==== WORKING DATA ====
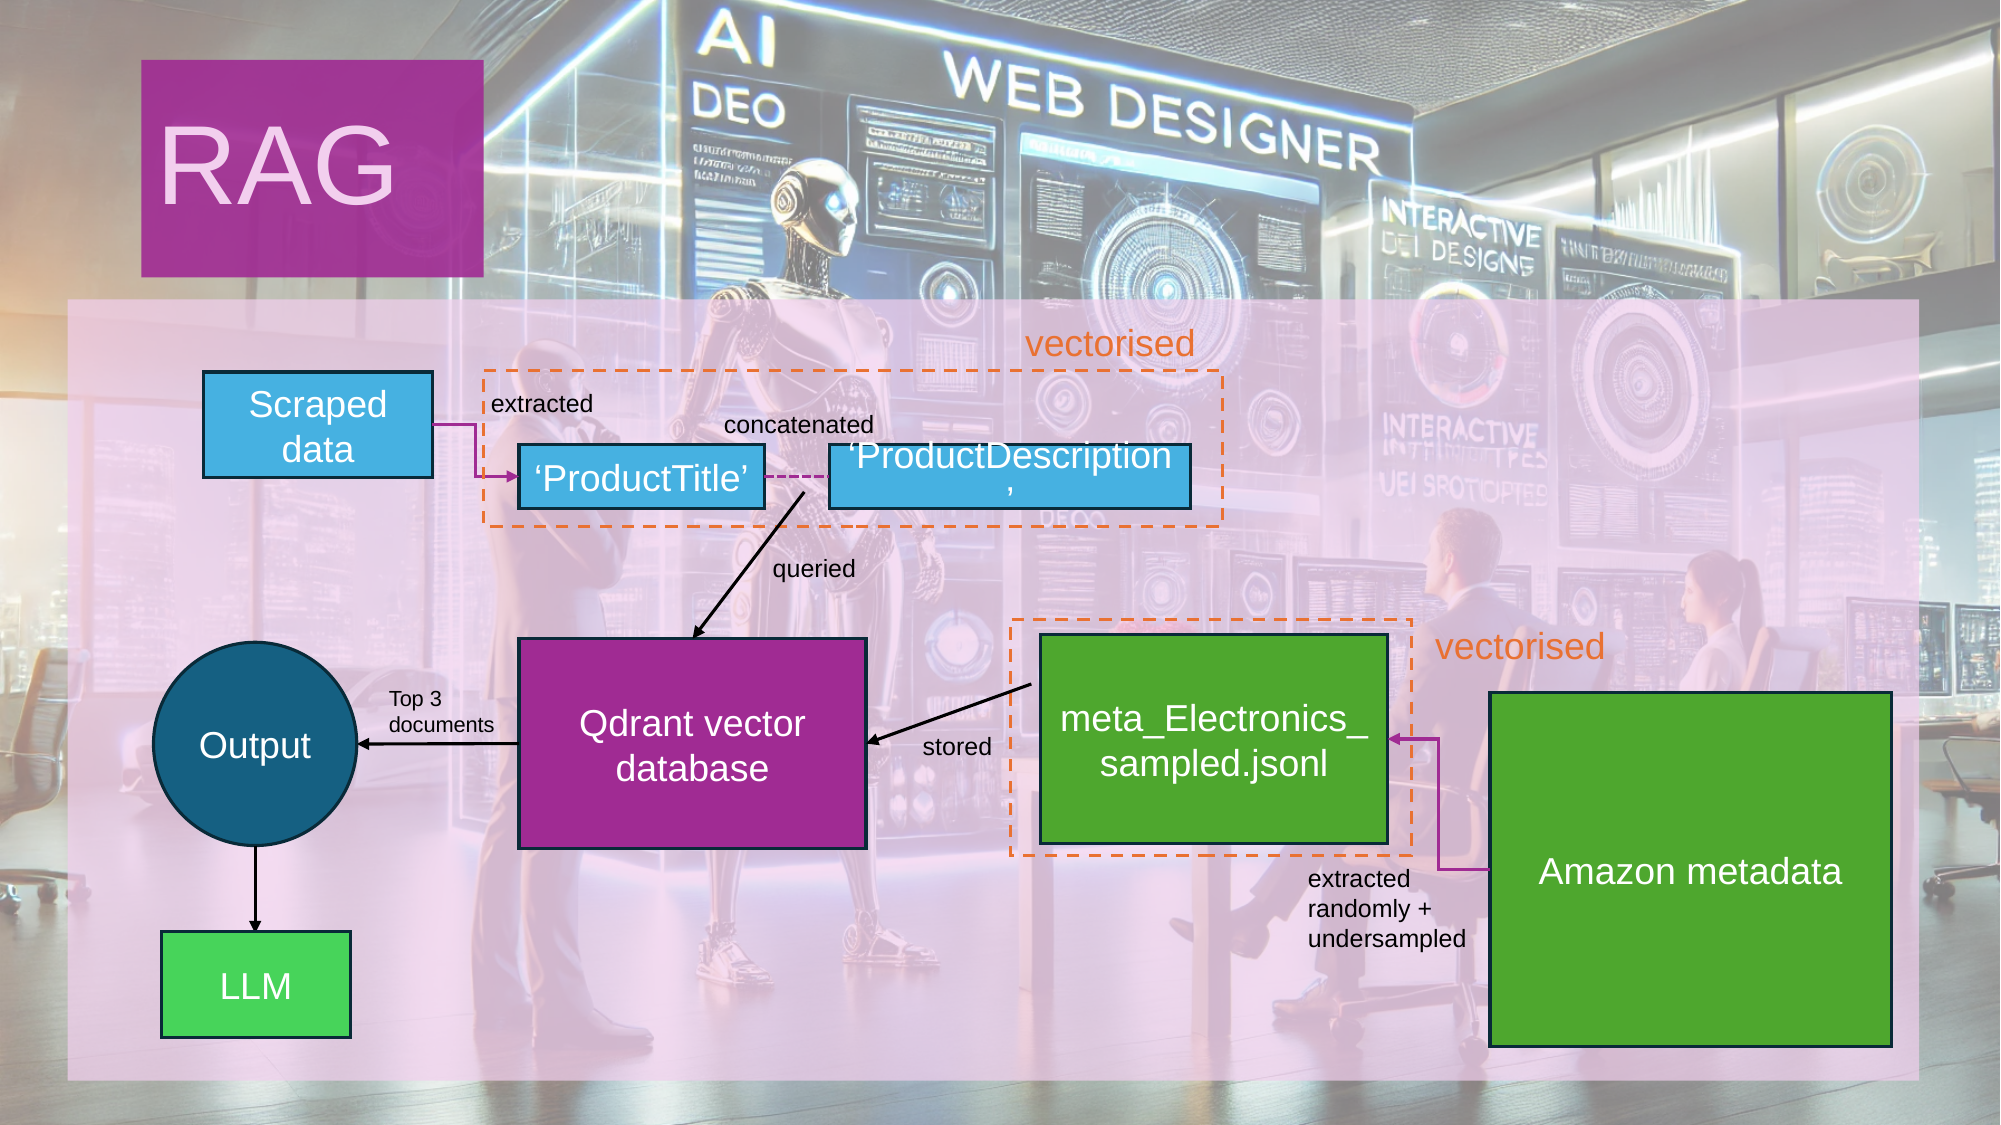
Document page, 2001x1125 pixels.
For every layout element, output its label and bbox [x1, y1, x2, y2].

text_box [865, 683, 1032, 745]
text_box [431, 424, 520, 477]
text_box [1387, 738, 1491, 871]
list [0, 0, 2000, 1125]
text_box [692, 491, 805, 640]
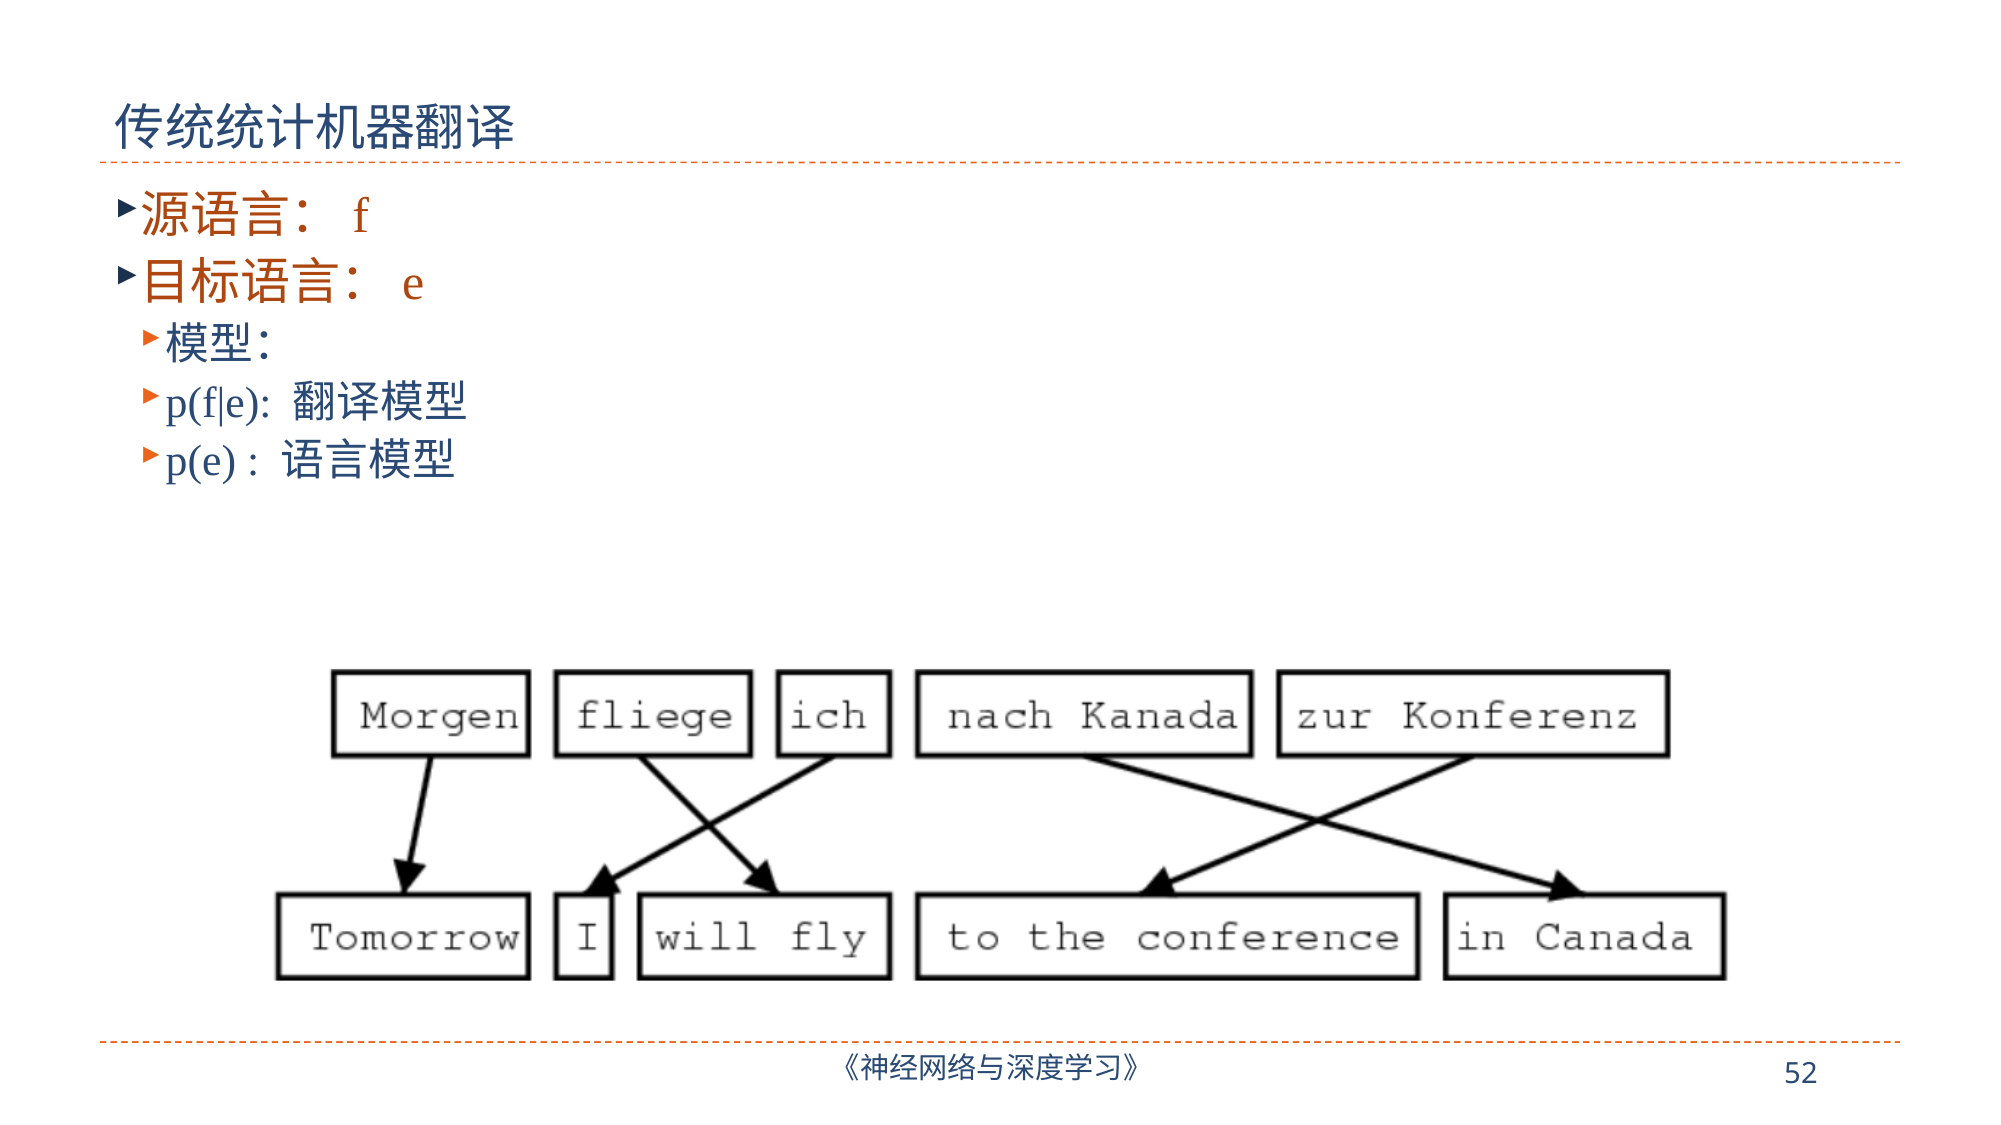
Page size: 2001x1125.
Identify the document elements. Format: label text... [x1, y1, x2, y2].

title 传统统计机器翻译 [99, 24, 1900, 164]
picture [250, 665, 1751, 1011]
====
WRITTEN TASK =>
I'd like the data above duplicated exactly, with no pictures included.

SOLVED PROBLEM =>
Document page, 2001x1125 pixels.
For every layout element, output its label and bbox [x1, y1, x2, y2].

text_box [865, 683, 1032, 745]
text_box [431, 424, 520, 477]
text_box [1387, 738, 1491, 871]
list [0, 0, 2000, 1125]
text_box [692, 491, 805, 640]
Page size: 2001x1125.
Identify the document elements. Format: label text... [x1, y1, x2, y2].

title 传统统计机器翻译 [99, 24, 1900, 164]
picture [250, 665, 1751, 1011]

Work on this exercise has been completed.